### Instructions for the task
Reproduce the lines from the one containing "pose: elev=97.4 azim=101.8" through the last line, inclusive, omitting the pictures. In each answer line, multiply the dot's coordinates in the second view by 1.8 and round to whole numbers, with halves rounding up, leaving every other number as it is.

====

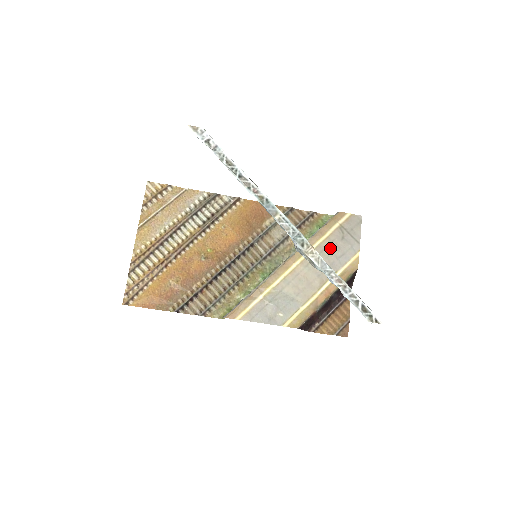
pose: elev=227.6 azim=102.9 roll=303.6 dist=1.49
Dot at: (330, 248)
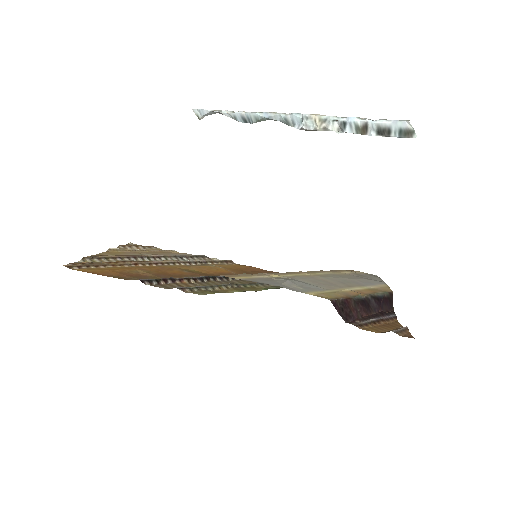
Dot at: (349, 277)
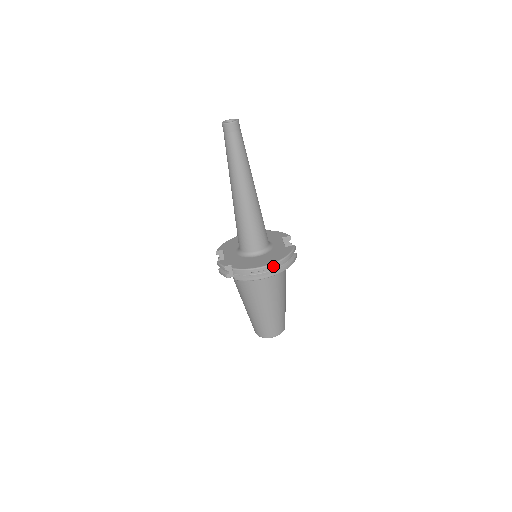
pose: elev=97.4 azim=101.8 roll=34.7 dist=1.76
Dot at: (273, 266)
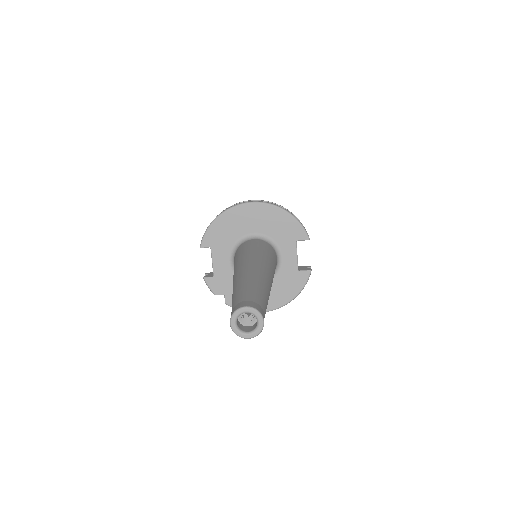
Dot at: (277, 308)
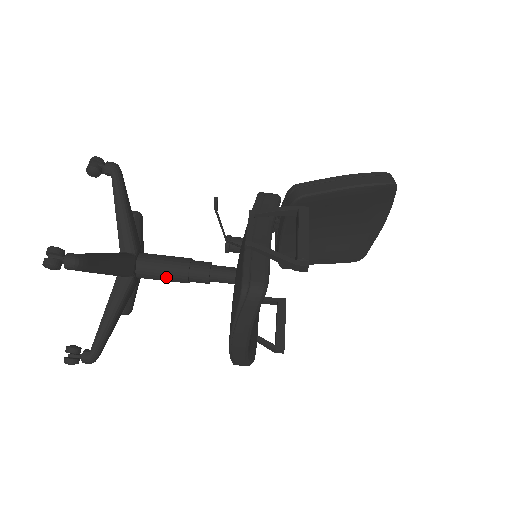
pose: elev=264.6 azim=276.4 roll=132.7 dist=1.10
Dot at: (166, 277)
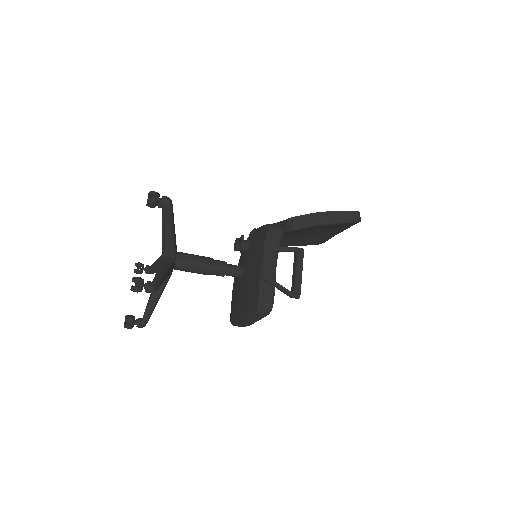
Dot at: (195, 272)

====

### Solution for this task
pose: elev=97.4 azim=101.8 roll=34.7 dist=1.76
Dot at: (273, 266)
Dot at: (499, 554)
pose: elev=264.6 azim=276.4 roll=132.7 dist=1.10
Dot at: (166, 277)
Dot at: (351, 490)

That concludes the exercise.